Sposterei l’accento dal continuare a normare e regolamentare la sessualità all’apertura verso il mondo. Credo sia opportuno che ognuno scelga liberamente, ma mi chiedo quanto senso possano avere figure professionali che vadano ad agire su un versante che invece è così legato all’inclusione sociale. Quanto per un disabile può essere più gratificante e rispettoso della sua persona? Quanto può essere più gratificante avere incontri nel mondo reale con uomini e donne con cui instaurare rapporti di amicizia e affettività, piuttosto che una figura professionale che in qualche modo si occupa solo di quello? Penso sia un po’ riduttivo. Semmai vanno fatti interventi sulle famiglie con bambini piccoli, con cui parlare di educazione sessuale, rendendo quelli con disabilità consapevoli del corpo e delle loro sensazioni. Un bambino disabile che ha contatto con gli altri, diventa un ragazzo e un adulto che può farsi autonomamente esperienze sessuali reali, senza bisogno dell’assistente. Nei paesi nordici esistono queste figure, ma esiste anche una cultura diversa della disabilità, mentre in Italia rischiamo di fermarci su quello che è un falso problema.
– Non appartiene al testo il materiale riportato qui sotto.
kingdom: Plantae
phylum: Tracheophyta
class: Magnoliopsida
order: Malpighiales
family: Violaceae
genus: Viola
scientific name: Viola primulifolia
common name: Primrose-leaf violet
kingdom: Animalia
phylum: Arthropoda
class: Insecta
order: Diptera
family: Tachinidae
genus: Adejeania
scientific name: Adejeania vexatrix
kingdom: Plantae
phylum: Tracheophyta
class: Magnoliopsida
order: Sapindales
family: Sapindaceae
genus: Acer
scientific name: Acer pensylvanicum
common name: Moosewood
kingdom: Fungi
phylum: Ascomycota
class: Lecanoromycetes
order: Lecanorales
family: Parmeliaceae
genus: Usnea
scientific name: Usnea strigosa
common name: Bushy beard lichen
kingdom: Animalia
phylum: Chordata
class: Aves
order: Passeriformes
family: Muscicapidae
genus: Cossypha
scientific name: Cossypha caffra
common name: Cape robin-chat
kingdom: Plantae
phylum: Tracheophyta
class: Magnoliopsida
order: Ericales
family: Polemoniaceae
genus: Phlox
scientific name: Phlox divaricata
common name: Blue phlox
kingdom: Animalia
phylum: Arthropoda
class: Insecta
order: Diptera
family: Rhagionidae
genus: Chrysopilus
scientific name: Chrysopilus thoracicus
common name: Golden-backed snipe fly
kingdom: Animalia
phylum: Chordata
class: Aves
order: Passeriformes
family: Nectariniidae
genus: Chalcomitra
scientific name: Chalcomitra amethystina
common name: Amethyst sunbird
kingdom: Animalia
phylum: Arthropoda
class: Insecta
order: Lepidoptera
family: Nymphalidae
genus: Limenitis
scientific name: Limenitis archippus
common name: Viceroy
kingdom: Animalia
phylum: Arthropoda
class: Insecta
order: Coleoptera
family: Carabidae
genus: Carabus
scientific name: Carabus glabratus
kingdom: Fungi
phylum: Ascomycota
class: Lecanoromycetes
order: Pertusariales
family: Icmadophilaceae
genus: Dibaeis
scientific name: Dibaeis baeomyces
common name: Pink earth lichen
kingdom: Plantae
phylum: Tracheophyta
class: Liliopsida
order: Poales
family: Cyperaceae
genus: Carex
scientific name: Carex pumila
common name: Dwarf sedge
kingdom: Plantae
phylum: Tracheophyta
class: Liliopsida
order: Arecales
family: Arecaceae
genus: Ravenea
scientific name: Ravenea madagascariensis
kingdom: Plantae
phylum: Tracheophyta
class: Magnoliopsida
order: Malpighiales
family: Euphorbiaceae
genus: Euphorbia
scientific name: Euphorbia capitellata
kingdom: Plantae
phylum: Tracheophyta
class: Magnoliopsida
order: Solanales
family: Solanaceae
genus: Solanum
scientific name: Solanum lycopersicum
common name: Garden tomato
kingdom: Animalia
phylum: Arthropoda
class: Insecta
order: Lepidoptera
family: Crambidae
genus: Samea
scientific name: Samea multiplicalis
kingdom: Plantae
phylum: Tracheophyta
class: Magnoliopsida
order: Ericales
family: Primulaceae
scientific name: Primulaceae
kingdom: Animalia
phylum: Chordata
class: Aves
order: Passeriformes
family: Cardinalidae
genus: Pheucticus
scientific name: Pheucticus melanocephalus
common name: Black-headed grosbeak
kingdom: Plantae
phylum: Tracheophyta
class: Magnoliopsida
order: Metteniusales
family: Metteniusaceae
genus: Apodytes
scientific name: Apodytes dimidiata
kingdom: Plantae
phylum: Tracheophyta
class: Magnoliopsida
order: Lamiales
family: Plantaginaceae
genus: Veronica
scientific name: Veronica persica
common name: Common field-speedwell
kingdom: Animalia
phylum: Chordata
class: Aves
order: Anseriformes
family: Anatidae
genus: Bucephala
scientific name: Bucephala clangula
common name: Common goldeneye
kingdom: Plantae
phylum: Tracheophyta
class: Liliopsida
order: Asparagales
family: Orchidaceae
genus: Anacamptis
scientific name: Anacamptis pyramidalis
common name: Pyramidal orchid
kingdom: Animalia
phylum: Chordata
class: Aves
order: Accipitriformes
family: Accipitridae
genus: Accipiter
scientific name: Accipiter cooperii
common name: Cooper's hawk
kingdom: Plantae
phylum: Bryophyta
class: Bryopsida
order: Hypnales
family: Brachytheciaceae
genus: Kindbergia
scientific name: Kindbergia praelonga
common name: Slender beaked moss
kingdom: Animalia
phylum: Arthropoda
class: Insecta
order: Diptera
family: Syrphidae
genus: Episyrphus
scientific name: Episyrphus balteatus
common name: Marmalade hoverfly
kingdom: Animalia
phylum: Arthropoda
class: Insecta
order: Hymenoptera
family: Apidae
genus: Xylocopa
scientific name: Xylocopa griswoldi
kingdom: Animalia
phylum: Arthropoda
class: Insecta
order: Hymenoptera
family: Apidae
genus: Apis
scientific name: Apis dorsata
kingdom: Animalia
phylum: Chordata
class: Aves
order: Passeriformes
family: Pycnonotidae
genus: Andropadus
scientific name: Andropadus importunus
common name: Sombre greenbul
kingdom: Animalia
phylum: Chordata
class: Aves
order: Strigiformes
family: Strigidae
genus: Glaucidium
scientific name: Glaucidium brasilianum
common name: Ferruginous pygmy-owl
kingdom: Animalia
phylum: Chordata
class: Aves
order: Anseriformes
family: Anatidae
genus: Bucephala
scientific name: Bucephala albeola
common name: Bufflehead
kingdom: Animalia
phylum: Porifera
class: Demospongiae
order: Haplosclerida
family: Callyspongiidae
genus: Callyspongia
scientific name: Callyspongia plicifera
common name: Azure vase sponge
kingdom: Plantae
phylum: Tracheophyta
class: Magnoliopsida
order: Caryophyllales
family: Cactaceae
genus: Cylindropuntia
Inoltre, da psicologa, e non solo come persona, mi pongo il problema della delicatezza dell’assistenza all’emotività alla affettività e sessualità: c’è un contatto fisico così intimo che può portare all’innamoramento, e a una situazione che più che far stare bene può fare sentire la persona con disabilità ancor più impotente, perché non siamo nell’ambito della gratuità, ma della prestazione a pagamento. Ben venga l’assistente sessuale, ma lavoriamo per fare in modo che ci siano sempre meno barriere, di ogni tipo.

Il Movimento 5 Stelle ha fatto una proposta di legge: istituire la figura dell’”assistente all’emotività, all’affettività e alla sessualità”. Che cosa cambia rispetto al "sex giver"?

Che bisogno c’è di istituire un profilo professionale per educare all’emotività e all’affettività? Si sviluppano dalle relazioni precoci che il bambino, disabile e non disabile, ha con la famiglia. Si tratta di un qualcosa che si deve favorire nella società: più senso che un disabile esca ogni pomeriggio o quasi come ogni coetaneo e stia nel gruppo dei pari. Sono ambiti differenti: la vera crescita emozionale è quella che parte da quando si è molti piccoli e con la relazione con l’altro si favorisce il più possibile le opportunità di crescita di tutti. Anche perché la crescita emozionale come può essere a pagamento? Cresci da questo punto di vista nel momento in cui ti metti in gioco con l’altro, fai esperienze, secondo lo sviluppo che è di tutte le persone.

Per i genitori di figli disabili il sesso è un argomento particolarmente difficile…

Il confronto e l’esperienza di un figlio con disabilità, specie se grave, è qualcosa di estremamente doloroso e faticoso, per questo le famiglie non vanno lasciate sole, proprio perché non diventi qualcosa di chiuso. Se il disabile rimane “recluso” in casa questo comporta situazioni un po’ al limite, mentre l’apertura è la chiave di tutto. Bisogna far sì che anche i genitori siano sostenuti e che, per quanto difficoltoso, si lavori sempre tanto sulle parti sane residue e sulla possibilità che nella vita del disabile entrino altre persone, amici, coetanei o professionisti, che possano trovare soluzioni insieme ai genitori.